> **Problem description**: Once the line with "Locate the floor with a point. In pixels." is found, repeat exactly that line and every one after it until the data below ends, including the last line.
Input material Start Marker
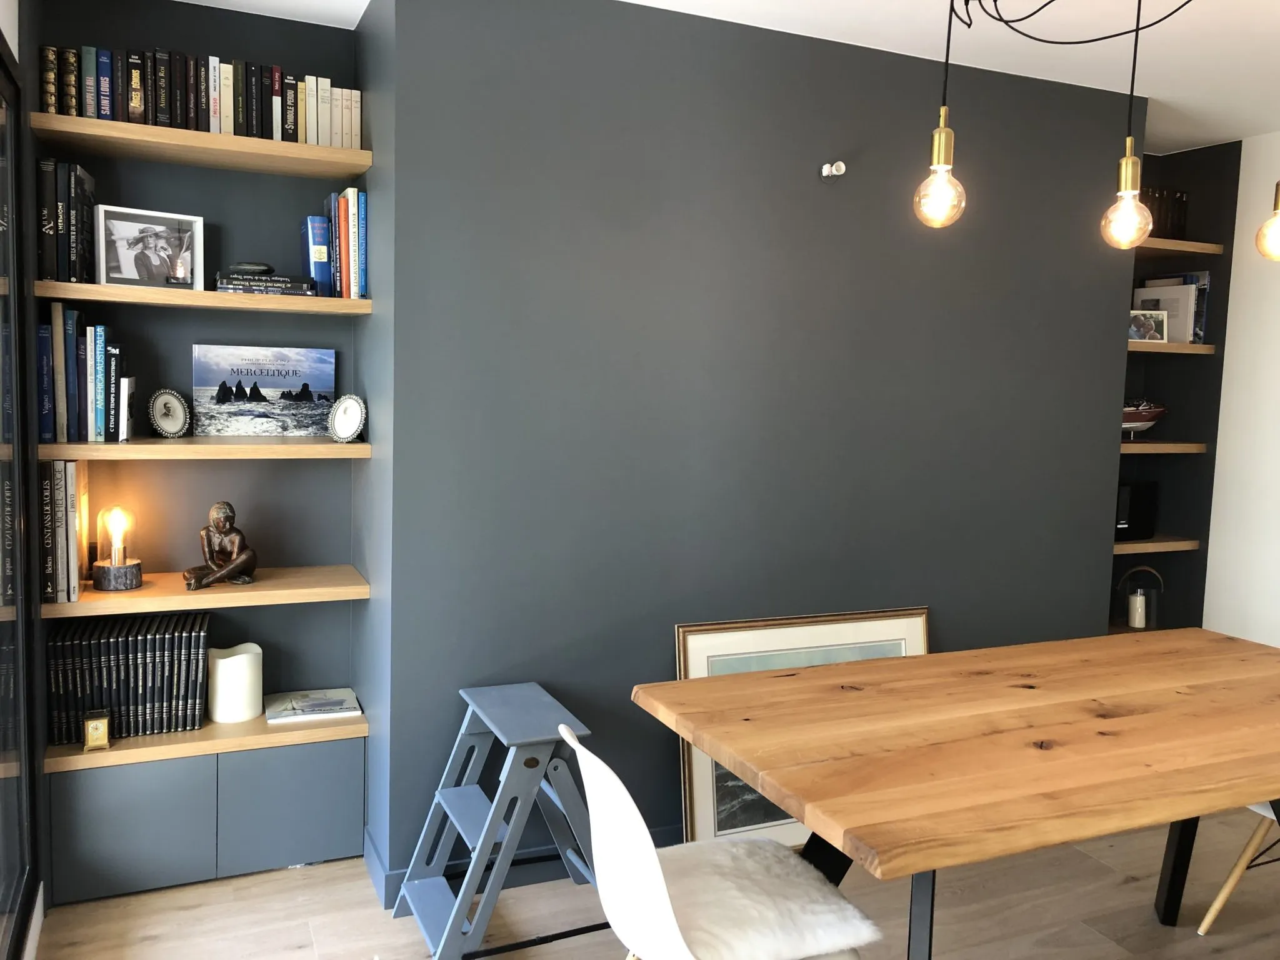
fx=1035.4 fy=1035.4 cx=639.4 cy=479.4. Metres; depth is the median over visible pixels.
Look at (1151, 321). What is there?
frame
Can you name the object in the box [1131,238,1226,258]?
wooden shelf
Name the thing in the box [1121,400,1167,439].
model boat
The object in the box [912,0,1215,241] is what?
pendant lamp
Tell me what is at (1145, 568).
lantern
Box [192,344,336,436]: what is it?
book
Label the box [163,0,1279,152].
ceiling
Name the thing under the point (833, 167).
wire connector
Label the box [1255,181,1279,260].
pendant light
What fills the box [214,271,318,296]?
book stack
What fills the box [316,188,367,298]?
book row
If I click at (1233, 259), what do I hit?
right wall
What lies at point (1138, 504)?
black box
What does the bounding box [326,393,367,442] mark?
frame
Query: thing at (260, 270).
stone
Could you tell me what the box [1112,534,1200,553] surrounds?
wooden shelf
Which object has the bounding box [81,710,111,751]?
small clock
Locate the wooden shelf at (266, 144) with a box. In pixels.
[31,112,370,179]
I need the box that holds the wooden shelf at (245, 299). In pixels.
[37,280,375,315]
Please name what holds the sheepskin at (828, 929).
on the white chair at (597, 832)
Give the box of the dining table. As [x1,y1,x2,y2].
[633,625,1279,959]
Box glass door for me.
[0,27,42,959]
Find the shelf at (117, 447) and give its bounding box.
[43,436,372,459]
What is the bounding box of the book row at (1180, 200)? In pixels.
[1141,188,1189,237]
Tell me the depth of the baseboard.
2.98 m
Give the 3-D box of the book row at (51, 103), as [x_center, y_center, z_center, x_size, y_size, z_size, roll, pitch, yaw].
[-1.164,-1.013,2.791,0.765,0.207,0.199,-1,6,-24]
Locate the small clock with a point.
(99, 724)
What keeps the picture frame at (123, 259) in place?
on the wooden shelf at (245, 299)
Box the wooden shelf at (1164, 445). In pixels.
[1118,440,1208,454]
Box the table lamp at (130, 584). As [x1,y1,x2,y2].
[90,506,143,592]
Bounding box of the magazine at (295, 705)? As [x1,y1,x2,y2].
[262,687,361,723]
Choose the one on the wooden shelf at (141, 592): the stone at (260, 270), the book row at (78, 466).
the book row at (78, 466)
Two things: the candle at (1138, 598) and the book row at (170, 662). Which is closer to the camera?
the book row at (170, 662)
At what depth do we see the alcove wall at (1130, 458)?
4.41 m
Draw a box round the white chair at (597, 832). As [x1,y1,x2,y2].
[565,725,874,959]
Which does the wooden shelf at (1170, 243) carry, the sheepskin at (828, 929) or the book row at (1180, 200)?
the book row at (1180, 200)
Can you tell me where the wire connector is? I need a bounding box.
[820,160,846,177]
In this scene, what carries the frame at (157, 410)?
on the shelf at (117, 447)
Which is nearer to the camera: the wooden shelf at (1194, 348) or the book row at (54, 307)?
the book row at (54, 307)
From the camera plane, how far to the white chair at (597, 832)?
1.89 m
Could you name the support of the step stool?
on the floor
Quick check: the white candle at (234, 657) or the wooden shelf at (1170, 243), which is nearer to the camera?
the white candle at (234, 657)
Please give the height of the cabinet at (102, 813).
0.399 m
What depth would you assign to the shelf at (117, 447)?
2.74 m
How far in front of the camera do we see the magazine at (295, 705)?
3.13 m
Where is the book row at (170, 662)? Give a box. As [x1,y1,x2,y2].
[47,611,211,741]
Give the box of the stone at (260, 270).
[225,261,274,275]
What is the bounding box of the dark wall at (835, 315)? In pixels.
[376,0,1140,891]
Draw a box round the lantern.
[1118,562,1163,628]
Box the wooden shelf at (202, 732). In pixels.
[45,707,366,771]
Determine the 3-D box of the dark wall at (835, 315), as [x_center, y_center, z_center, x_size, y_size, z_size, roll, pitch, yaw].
[0.515,-0.127,3.621,2.711,2.513,0.730,-1,6,-24]
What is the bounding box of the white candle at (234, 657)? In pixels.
[206,643,263,723]
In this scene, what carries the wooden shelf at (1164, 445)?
attached to the alcove wall at (1130, 458)
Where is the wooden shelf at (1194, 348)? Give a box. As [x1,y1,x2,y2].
[1127,340,1218,355]
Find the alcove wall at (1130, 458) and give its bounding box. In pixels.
[1111,141,1240,638]
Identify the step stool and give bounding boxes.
[392,681,598,959]
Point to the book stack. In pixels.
(271, 280)
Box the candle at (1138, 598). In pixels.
[1127,591,1146,628]
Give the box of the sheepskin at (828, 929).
[647,834,876,959]
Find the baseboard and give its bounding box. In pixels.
[361,823,673,906]
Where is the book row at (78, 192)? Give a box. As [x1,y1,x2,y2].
[37,158,96,283]
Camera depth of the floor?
2.84 m
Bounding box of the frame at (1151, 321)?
[1128,310,1168,342]
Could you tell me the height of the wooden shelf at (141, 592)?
0.041 m
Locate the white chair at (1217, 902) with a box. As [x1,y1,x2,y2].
[1197,801,1279,935]
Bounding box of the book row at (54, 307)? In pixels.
[36,303,128,446]
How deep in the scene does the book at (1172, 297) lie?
4.33 m
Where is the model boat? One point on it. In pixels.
(1143, 420)
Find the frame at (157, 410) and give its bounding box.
[147,387,192,438]
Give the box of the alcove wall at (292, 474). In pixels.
[30,0,391,900]
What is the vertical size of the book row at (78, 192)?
0.310 m
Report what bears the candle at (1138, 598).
in the lantern
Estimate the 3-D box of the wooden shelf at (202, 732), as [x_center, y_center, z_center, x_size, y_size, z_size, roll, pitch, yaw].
[-1.255,0.722,3.021,0.836,0.040,0.317,-1,6,-24]
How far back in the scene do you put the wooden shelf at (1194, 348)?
4.11 m
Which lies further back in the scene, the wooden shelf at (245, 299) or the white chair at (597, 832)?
the wooden shelf at (245, 299)
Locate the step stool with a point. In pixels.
(454, 800)
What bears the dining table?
on the floor
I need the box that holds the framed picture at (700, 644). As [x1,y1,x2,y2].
[671,606,928,846]
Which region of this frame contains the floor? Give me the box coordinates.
[21,805,1279,959]
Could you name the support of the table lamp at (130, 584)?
on the wooden shelf at (141, 592)
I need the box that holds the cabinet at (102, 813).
[44,731,366,908]
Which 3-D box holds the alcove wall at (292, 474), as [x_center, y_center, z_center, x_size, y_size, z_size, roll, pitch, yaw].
[-1.250,-0.116,3.003,1.047,2.509,0.309,-1,6,-24]
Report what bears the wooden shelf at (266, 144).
attached to the alcove wall at (292, 474)
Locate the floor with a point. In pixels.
(308, 872)
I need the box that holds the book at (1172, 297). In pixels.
[1131,283,1198,343]
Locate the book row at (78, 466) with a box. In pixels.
[39,458,88,601]
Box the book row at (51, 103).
[35,42,359,148]
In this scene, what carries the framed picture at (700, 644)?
on the floor
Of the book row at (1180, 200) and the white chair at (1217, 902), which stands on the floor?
the white chair at (1217, 902)
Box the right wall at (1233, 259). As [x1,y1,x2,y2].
[1201,128,1279,646]
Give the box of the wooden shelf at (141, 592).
[42,563,369,616]
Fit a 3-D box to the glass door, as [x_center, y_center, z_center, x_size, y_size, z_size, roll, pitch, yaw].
[-1.183,0.137,1.741,0.103,2.166,2.214,-1,6,-24]
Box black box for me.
[1113,481,1158,540]
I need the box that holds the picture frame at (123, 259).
[96,204,203,289]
Input material End Marker
> **Response area**:
Locate the floor with a point. In pixels.
(308, 872)
I need the box that holds the book at (1172, 297). In pixels.
[1131,283,1198,343]
Locate the book row at (78, 466) with a box. In pixels.
[39,458,88,601]
Box the book row at (51, 103).
[35,42,359,148]
In this scene, what carries the framed picture at (700, 644)?
on the floor
Of the book row at (1180, 200) and the white chair at (1217, 902), which stands on the floor?
the white chair at (1217, 902)
Box the right wall at (1233, 259). As [x1,y1,x2,y2].
[1201,128,1279,646]
Give the box of the wooden shelf at (141, 592).
[42,563,369,616]
Fit a 3-D box to the glass door, as [x_center, y_center, z_center, x_size, y_size, z_size, roll, pitch, yaw].
[-1.183,0.137,1.741,0.103,2.166,2.214,-1,6,-24]
Box black box for me.
[1113,481,1158,540]
I need the box that holds the picture frame at (123, 259).
[96,204,203,289]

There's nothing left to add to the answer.